Affects the respiratory system
During the reverse plank, your body will put stress on the muscles, making the ability to exchange oxygen reduced. This affects the respiratory system and makes the practitioner tired quickly. To improve this condition, you need to keep the organs straight so that oxygen is better circulated and the breathing rate also becomes more stable to maintain an adequate oxygen supply.
Causes stress on joints
The reverse plank exercise puts pressure on the intercostal muscles, the sternum muscles by stimulating the fat-burning activity to make the abdominal muscles firm. So, after standing up, you will feel a slight sting in the breast area or the position of the ribs. Therefore, before practicing plank, you should warm up to reduce pain and should not exercise too hard if you feel uncomfortable.
In case you are in too much pain, you should see a doctor to get a diagnosis and give you exercise advice suitable for your health.
Causing back pain for practitioners
Regular reverse plank exercise will not cause joint pain because it builds bone tissue cells and helps bones become stronger. However, if you do it the wrong way, it will really cause the pain. Therefore, you should correct your posture before exercising to limit injury.
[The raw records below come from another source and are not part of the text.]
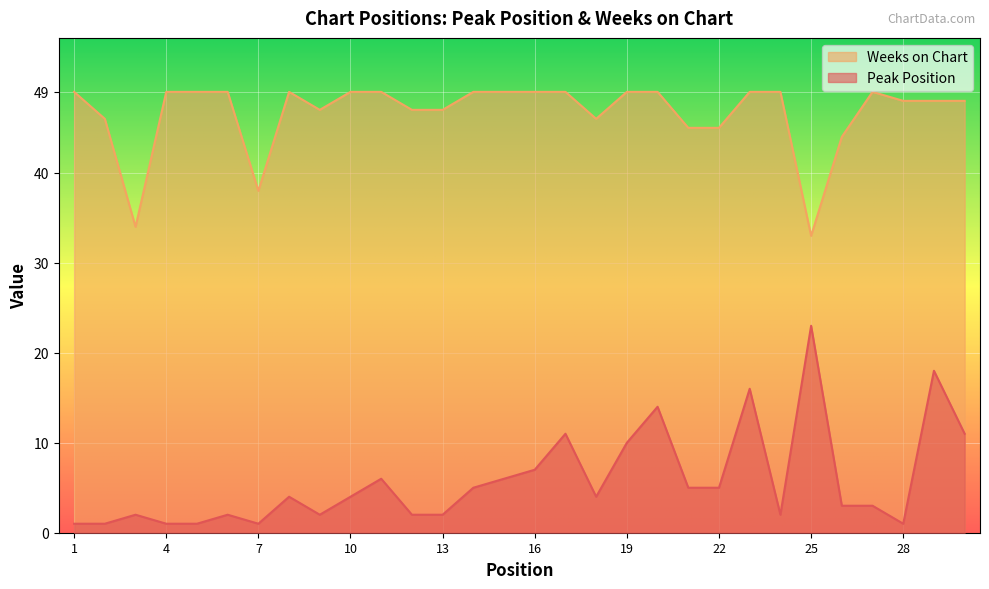

Is the value of Peak Position at 17 greater than the value of Weeks on Chart at 20?

No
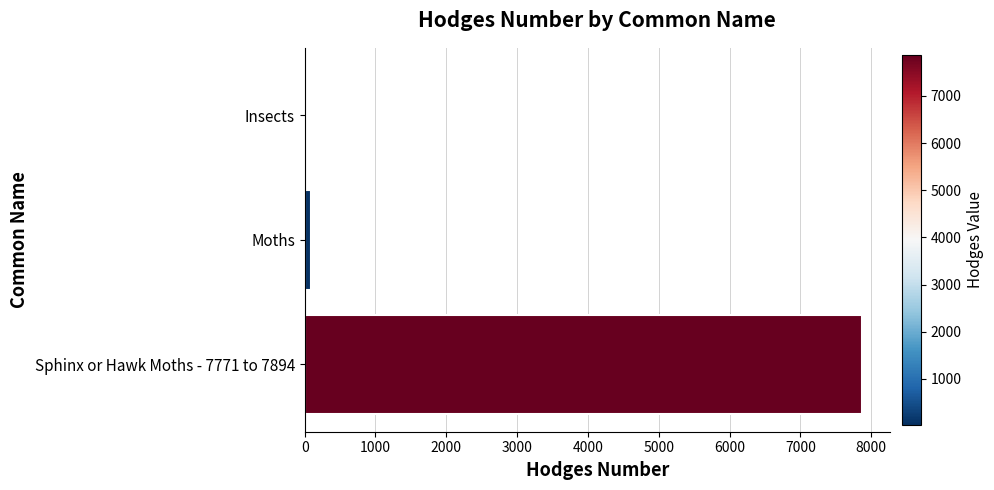

At which label is the value closest to 3949?

Moths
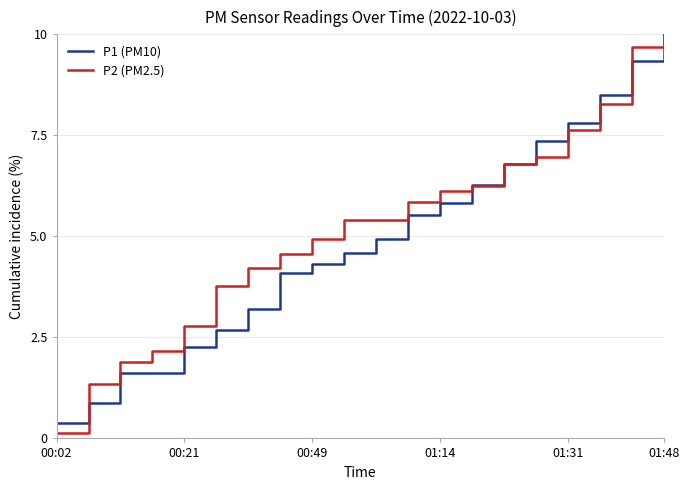

Which series has the widest spread of values?

P2 (PM2.5)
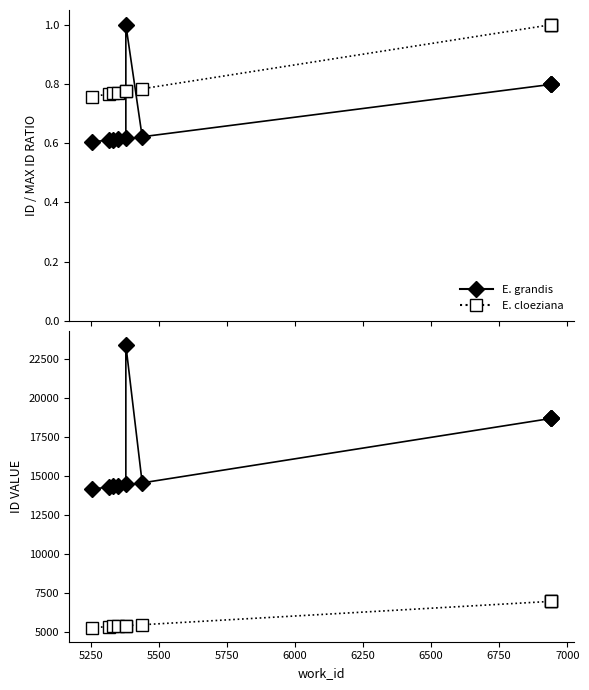

Is the value of E. grandis at 6500 greater than the value of E. cloeziana at 7250?

Yes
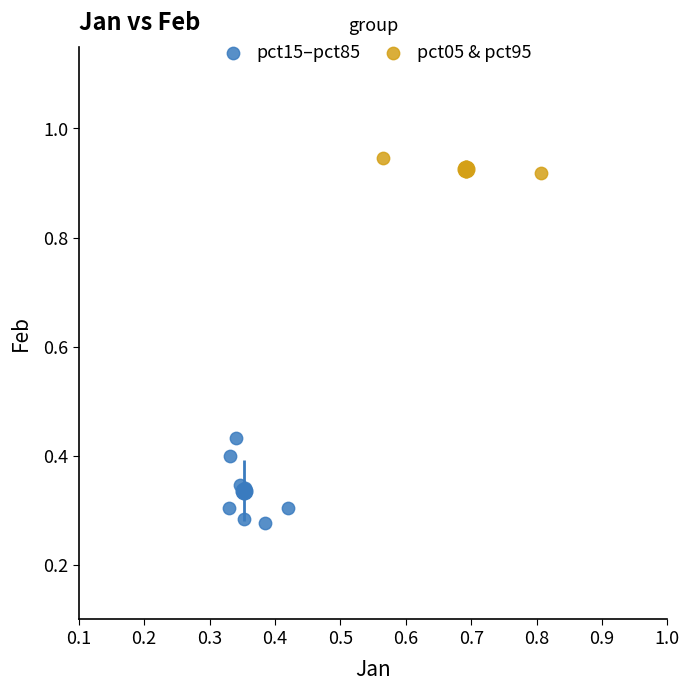

Which series reaches the minimum Y coordinate?

pct15–pct85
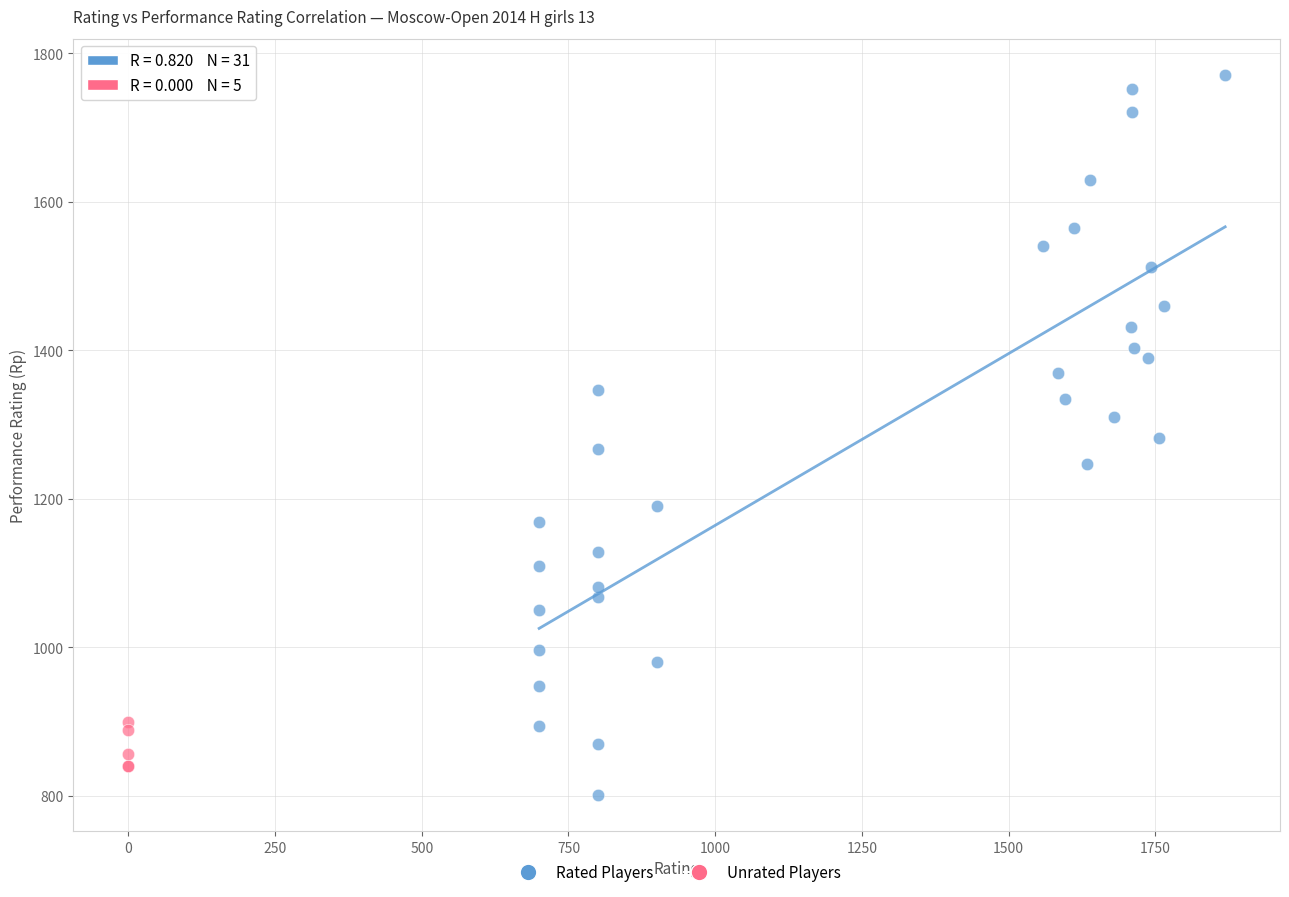

Which series reaches the maximum Y coordinate?

Rated Players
Practicing with the wrong posture can cause back injuries
The article on SignsSymptomsList has provided readers with basic information about the reverse plank exercise. Be persistent in doing plank exercises if you want to have a balanced figure and remove excess body fat. Although the reverse plank exercise is quite simple to do, it should only be practiced in accordance with the health status of your best friend to limit injury or pain.